Thursday, September 6th, 2012 08:21 am
marthawells: (John Green Trees)
First, a couple of business things:

I wanted to mention that I'm doing a GoodReads Giveaway drawing for copies of The Cloud Roads. That giveaway will go until the end of September. There will be a giveaway for copies of The Serpent Sea in October, and then a giveaway for The Siren Depths in November leading up to the release in December.

Answering a question someone asked, if you want ebooks here are links I've accumulated to places who sell them. My reprint ebooks of The Element of Fire, City of Bones, and Wheel of the Infinite are on Nook, the Amazons of various countries, and DRM-free on Kobo, which sells to many countries.

WorldCon Saturday:

It was a bit rainy that day, so me and [personal profile] aughoti just had breakfast in the hotel (which was good but expensive) and then went up to what was left of the Night Bazaar suite to help clean up. We met Katy and Chet up there, and picked up the trash and collected all the non-alcoholic and non-bug drinks and foods and took them down to the con suite to donate. (The con suite had apparently come through with more cups at a very desperate part of the party, so there was a lot of gratitude toward them.) Then I had to take off for my reading.

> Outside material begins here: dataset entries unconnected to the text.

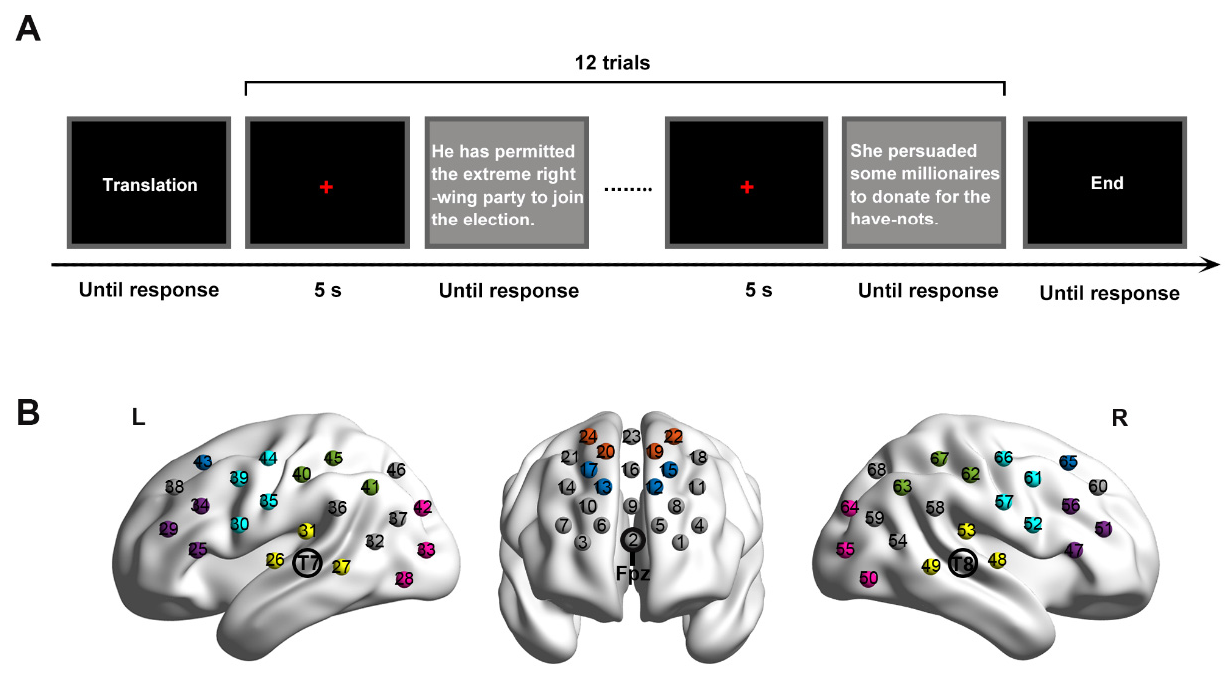
Figure 1. ( A ) One block of experimental procedure. ( B ) fNIRS channel configuration. Shaded different colors show the different brain areas (dark blue: dorsolateral prefrontal cortex. Orange: frontal eye fields. Blue–green: motor cortex. Purple: Broca’s area. Glass green: Wernicke’s area. Yellow: temporal cortex. Pink: visual cortex. L: left. R:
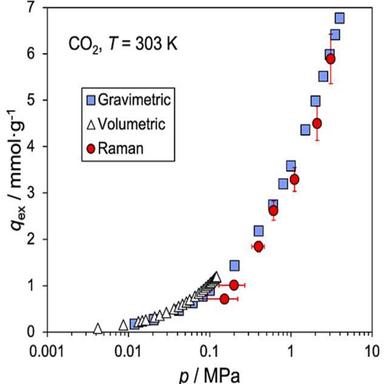
Excess adsorption capacity of CO2 on silica gel adsorbent, measured directly via Raman Spectroscopy and compared with the results from volumetric and gravimetric sorption analyzers. Uncertainty in adsorption capacity measurement (Raman) and associated pressure measurement are indicated by the vertical and horizontal error bars, respectively (note the logarithmic pressure scale).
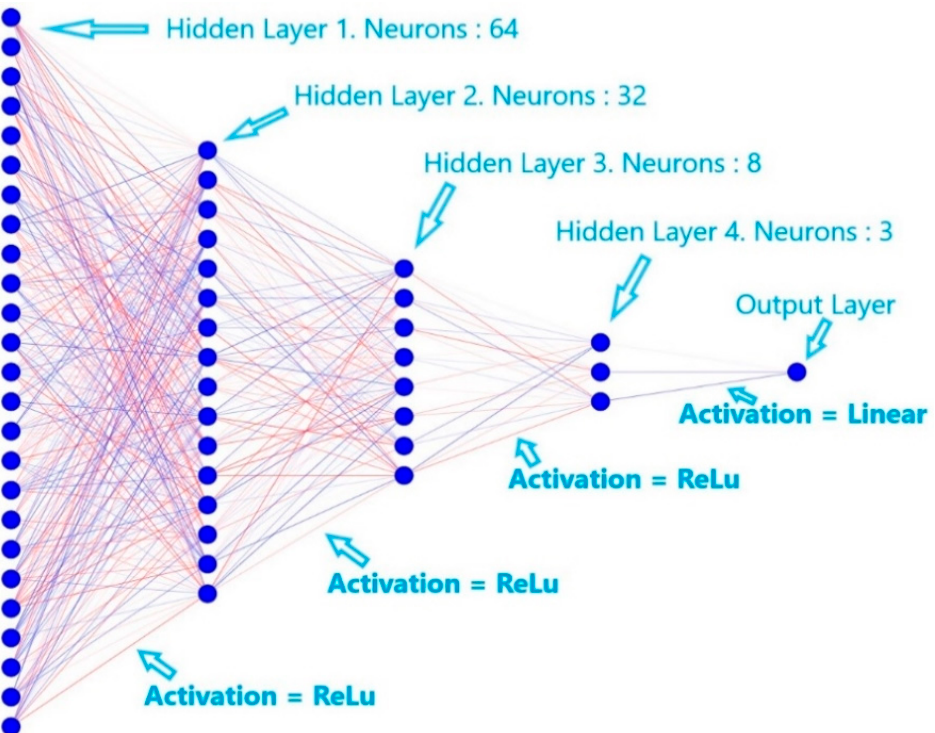
Figure 6. The graphical structure of the deep reinforcement learning (DRL) Application Neural Model.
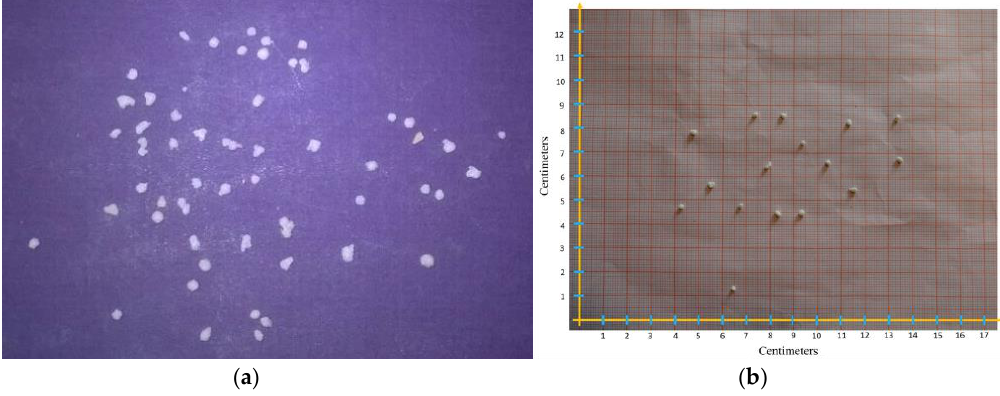
Figure 3. ( a ) Raindrop flour pellet after oven drying; ( b ) Measurement of the raindrop size by flour pellet method.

The reading was at 10:30 that morning, and the room was kind of packed. It was the most people I've ever had at a WorldCon reading, maybe around 25 people or so. So that was very nice to see. I read from an early chapter of The Siren Depths, the third Raksura book. Afterward I signed some books for people and ran into Sharon Shinn again and chatted with some people a bit about fear of celebrities. (I have an irrational fear of talking to celebrities. At the DragonCon I went to, I was on a panel with Richard Hatch from Battlestar Galactica, and I had to sit next to him, and at one point he reached for his waterglass and accidentally touched my hand, and I almost climbed into the lap of [personal profile] terri_osborne who was sitting on my other side.) Then we were all suddenly separated by an elevator skirmish.